[Problem]: Reproduce the data below character for character, starting at its first line and ending at the line containing "peccato che Mike", with both of those lines included.

[Material provided]:
BEGIN

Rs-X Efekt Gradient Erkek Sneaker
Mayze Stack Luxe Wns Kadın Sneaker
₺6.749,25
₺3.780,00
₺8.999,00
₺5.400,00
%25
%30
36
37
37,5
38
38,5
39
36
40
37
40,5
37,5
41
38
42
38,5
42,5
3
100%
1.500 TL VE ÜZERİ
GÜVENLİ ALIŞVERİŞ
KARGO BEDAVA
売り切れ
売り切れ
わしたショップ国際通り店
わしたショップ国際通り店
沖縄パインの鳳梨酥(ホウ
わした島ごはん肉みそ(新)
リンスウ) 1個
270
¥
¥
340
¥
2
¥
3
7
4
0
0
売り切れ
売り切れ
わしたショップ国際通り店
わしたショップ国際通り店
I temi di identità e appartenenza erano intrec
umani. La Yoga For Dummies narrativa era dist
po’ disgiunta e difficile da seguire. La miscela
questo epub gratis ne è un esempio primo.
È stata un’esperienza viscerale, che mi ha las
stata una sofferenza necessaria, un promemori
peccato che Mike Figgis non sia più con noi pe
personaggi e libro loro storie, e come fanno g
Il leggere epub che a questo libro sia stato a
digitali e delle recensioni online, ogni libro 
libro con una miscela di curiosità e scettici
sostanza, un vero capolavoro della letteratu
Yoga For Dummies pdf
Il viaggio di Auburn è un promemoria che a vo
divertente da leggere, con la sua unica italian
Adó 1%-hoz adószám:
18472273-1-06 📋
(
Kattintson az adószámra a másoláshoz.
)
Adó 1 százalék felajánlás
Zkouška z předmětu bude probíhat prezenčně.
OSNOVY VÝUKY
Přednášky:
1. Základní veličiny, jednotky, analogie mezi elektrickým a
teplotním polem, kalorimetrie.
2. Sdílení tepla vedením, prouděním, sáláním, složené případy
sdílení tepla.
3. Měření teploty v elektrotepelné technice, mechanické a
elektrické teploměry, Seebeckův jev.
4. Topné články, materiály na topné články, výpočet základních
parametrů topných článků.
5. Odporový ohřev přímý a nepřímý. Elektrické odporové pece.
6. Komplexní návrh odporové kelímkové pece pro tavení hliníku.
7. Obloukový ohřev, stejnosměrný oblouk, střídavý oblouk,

END

[Answer for the task]:
Rs-X Efekt Gradient Erkek Sneaker
Mayze Stack Luxe Wns Kadın Sneaker
₺6.749,25
₺3.780,00
₺8.999,00
₺5.400,00
%25
%30
36
37
37,5
38
38,5
39
36
40
37
40,5
37,5
41
38
42
38,5
42,5
3
100%
1.500 TL VE ÜZERİ
GÜVENLİ ALIŞVERİŞ
KARGO BEDAVA
売り切れ
売り切れ
わしたショップ国際通り店
わしたショップ国際通り店
沖縄パインの鳳梨酥(ホウ
わした島ごはん肉みそ(新)
リンスウ) 1個
270
¥
¥
340
¥
2
¥
3
7
4
0
0
売り切れ
売り切れ
わしたショップ国際通り店
わしたショップ国際通り店
I temi di identità e appartenenza erano intrec
umani. La Yoga For Dummies narrativa era dist
po’ disgiunta e difficile da seguire. La miscela
questo epub gratis ne è un esempio primo.
È stata un’esperienza viscerale, che mi ha las
stata una sofferenza necessaria, un promemori
peccato che Mike Figgis non sia più con noi pe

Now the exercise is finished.